Wiatraki się starzeją
Recykling branża wiatrowa traktuje poważnie, bo przepisy unijne tego mocno wymagają. Turbiny mają żywotność około 25 lat, po tym czasie są rozbierane, a inwestorzy mogą przeprowadzić tak zwany repowering – czyli w miejsce starego wiatraka postawić nowocześniejszy. To jednak niemal budowa od podstaw.
Obecnie od 85% do 90% turbiny wiatrowej można poddać recyklingowi – Wind Europe.
Zajmująca się recyklingiem metali firma Boliden odzyskuje 95 proc. miedzi z wiatraków na lądzie. VALOMAG przeprowadza recykling magnesów trwałych. Geocycle obecny też w Polsce, zajmuje się recyklingiem betonu używanego w wiatrakach. Ponadto w produkcji cementu można wykorzystać kompozyty z łopat wiatraków.
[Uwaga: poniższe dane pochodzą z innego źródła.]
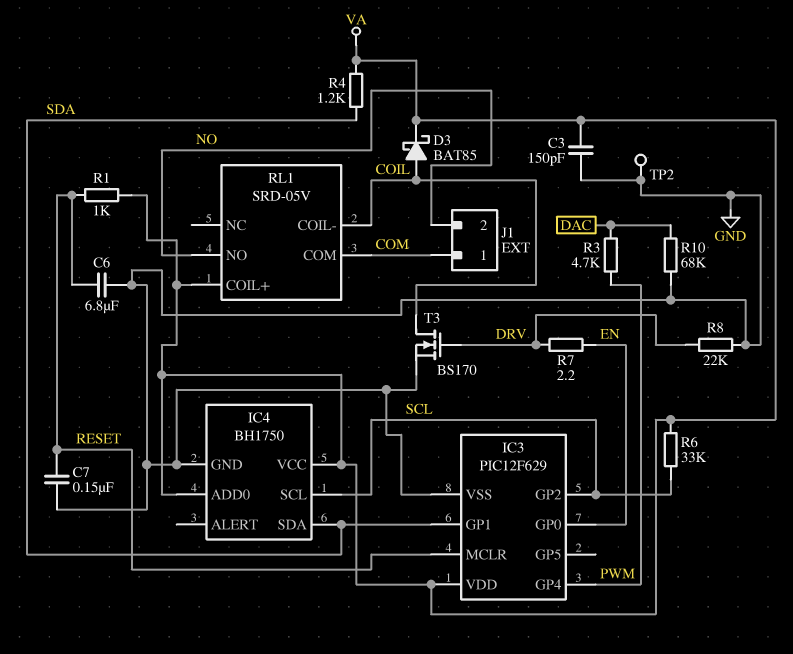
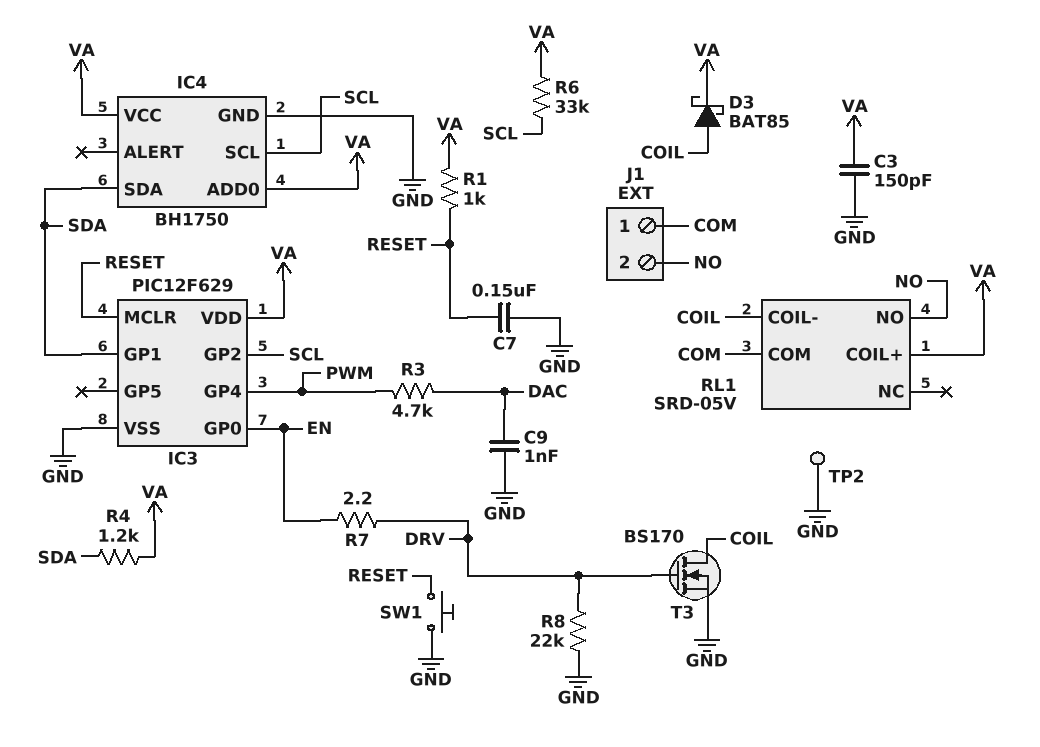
C6: 6.8uF (GND, RESET) -> none
C9: none -> 1nF (DAC, GND)
R10: 68k (DAC, GND) -> none
SW1: none -> button (GND, RESET)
Największa farma wiatrowa w Polsce
Wiatraki z recyklingu i drewna
W ramach projektu Zebra wykonano łopaty wiatraków w pełni nadające się do recyklingu. Wykorzystano w nich żywicę termoplastyczną, dobrze znaną ze swoich właściwości recyklingowych poprzez depolimeryzację lub rozpuszczenie.
Szwedzki Modvion buduje natomiast drewniane wieże wiatraków. Trwają też prace nad nowymi technologiami, zapewniającymi wydajniejszą produkcję energii bez nadmiernego korzystania z metali ziem rzadkich. SuperNode stosuje materiały nadprzewodzące, a Greenspur planuje wykorzystać magnesy ferrytowe w turbinach offshore.
Jednak głownie wyzwanie to recykling materiałów kompozytowych stosowanych w łopatach turbin wiatrowych.